M: The losing wasn't tough?
M:(Had enough now.) Why are you being so standoffish?
CE:Nope. You're just mad because I don't kiss the media's ass. I won't kiss your ass.
M:That's fine because I don't kiss ballplayers' asses...Now, the losing didn't bother you?
CE:Nope...I play hard anyway...that was the first time I ever lost.
M:So then it must have been different at least, right?
CE:(Huffing again.) Man, I said I play hard anyway.
M:All right...do you think you can contend this year?
CE:Did you watch the games last year?
M:Well, I wasn't in Texas, but, yeah, I watched some games...
CE:(Cuts me off.) No, you didn't. You didn't watch any games last year, 'cause if you watched some games last year, you'd know that we were a tough ticket. We didn't lay down for anyone.
M:How can you say that? You guys were 31 games out [of first place in the division]...
CE:(Really mad now.) First you ask me some fucking ridiculous questions, and then you're gonna ask me why I answered the way I did...
M:(Also really mad now.) Yeah, that's what I'm supposed to do; that's my job.
CE: (Screaming now...people watching.) If you're gonna ask some fucking ridiculous questions, then I'm gonna give you some fucking ridiculous answers...I mean, that's just fucking ridiculous.
M:(Also screaming now.) Why, because you don't like the fucking question?
CE: No, because I don't like the fucking media. That's it. Get up on outta here. (Motions toward the door.)
M: So that's it, huh? You're not gonna talk to me anymore?
CE:Yeah, that's right. That's it. Get the hell outta here. Go on, get out.
M:Well, this was productive. So that's it...that's the end?
CE: That's what I said. (Does shooing motion toward the door. Tries to get me to leave. I don't. He walks to other end of clubhouse. I go to middle of clubhouse and lean against a table.)
CE:(Mocking me now; yelling across clubhouse.) Asking me, how do I like Buck? Asking me, can we contend? (Makes grand sweeping motion, stares at me.) That's some stupid fucking shit. That's some shit your editor told you to come down here and ask.
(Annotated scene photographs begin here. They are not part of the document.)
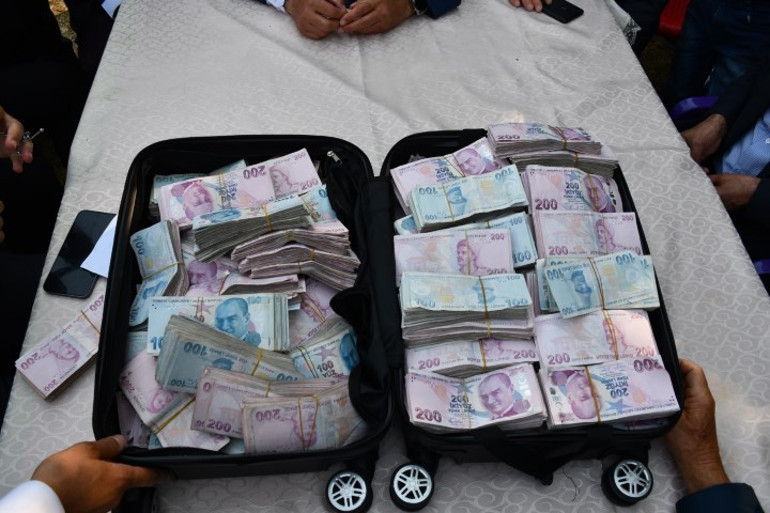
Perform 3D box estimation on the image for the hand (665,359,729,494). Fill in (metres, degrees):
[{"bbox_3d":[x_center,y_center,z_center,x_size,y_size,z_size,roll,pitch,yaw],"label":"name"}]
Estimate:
[{"bbox_3d":[0.382,0.213,0.720,0.078,0.080,0.165,5,59,2],"label":"hand"}]

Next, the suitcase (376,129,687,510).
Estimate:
[{"bbox_3d":[0.179,0.058,0.804,0.355,0.105,0.545,-2,59,-3],"label":"suitcase"}]

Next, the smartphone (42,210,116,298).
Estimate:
[{"bbox_3d":[-0.458,-0.005,0.882,0.072,0.008,0.147,7,59,3],"label":"smartphone"}]

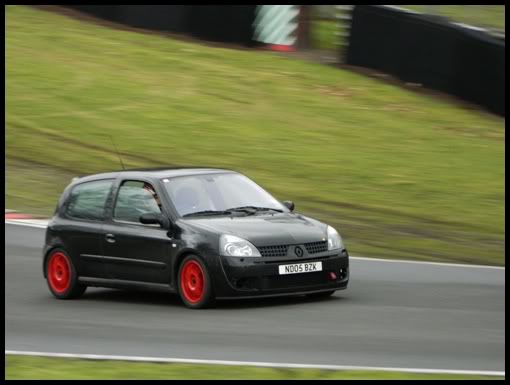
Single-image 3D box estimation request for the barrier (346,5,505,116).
[{"bbox_3d":[2.489,-2.037,59.958,0.300,1.060,12.200,-3,6,-9],"label":"barrier"}]

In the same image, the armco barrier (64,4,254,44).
[{"bbox_3d":[-2.067,-3.679,78.450,0.300,1.050,15.800,-3,6,-14],"label":"armco barrier"}]

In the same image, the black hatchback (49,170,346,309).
[{"bbox_3d":[-0.645,0.425,42.000,1.670,1.370,3.810,-4,3,-35],"label":"black hatchback"}]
M: (I yell back across the clubhouse.) My editor didn't tell me to ask anything. Those are my questions...you must be really mad at something.
CE: (Walks back toward me.) That's right. I'm mad because I don't like the fucking media. Keep it up. Go head, keep it up. Keep talking back. I'm gonna have you escorted outta here. And you better get up off that fucking table. You're gonna learn to respect us. This is our house. You're gonna learn. Get up off that table. (I don't move.) I said get up off that table. (I still don't move.) You better get up.
John Blake, Rangers PR chief: (Nods at me.) John, please get up. (I stand up, but I don't leave.)
CE: That's right. This is our house. You're gonna learn.
The truly weird part was that, a few weeks later, back in Dallas, I was in the clubhouse when I walked by Everett's locker and he started a spontaneous conversation with me. It was completely cordial. At the time, I had long, shaggy hair, and eventually Everett offered to shave my head — just like his. I wasn't sure if that was his way of making amends, or if he didn't remember me. I'm still not sure.
In the end, I didn't let him cut my hair. Something about letting a guy who doesn't believe in dinosaurs take a razor to the back of my head felt like a bad idea. That's probably just me, though.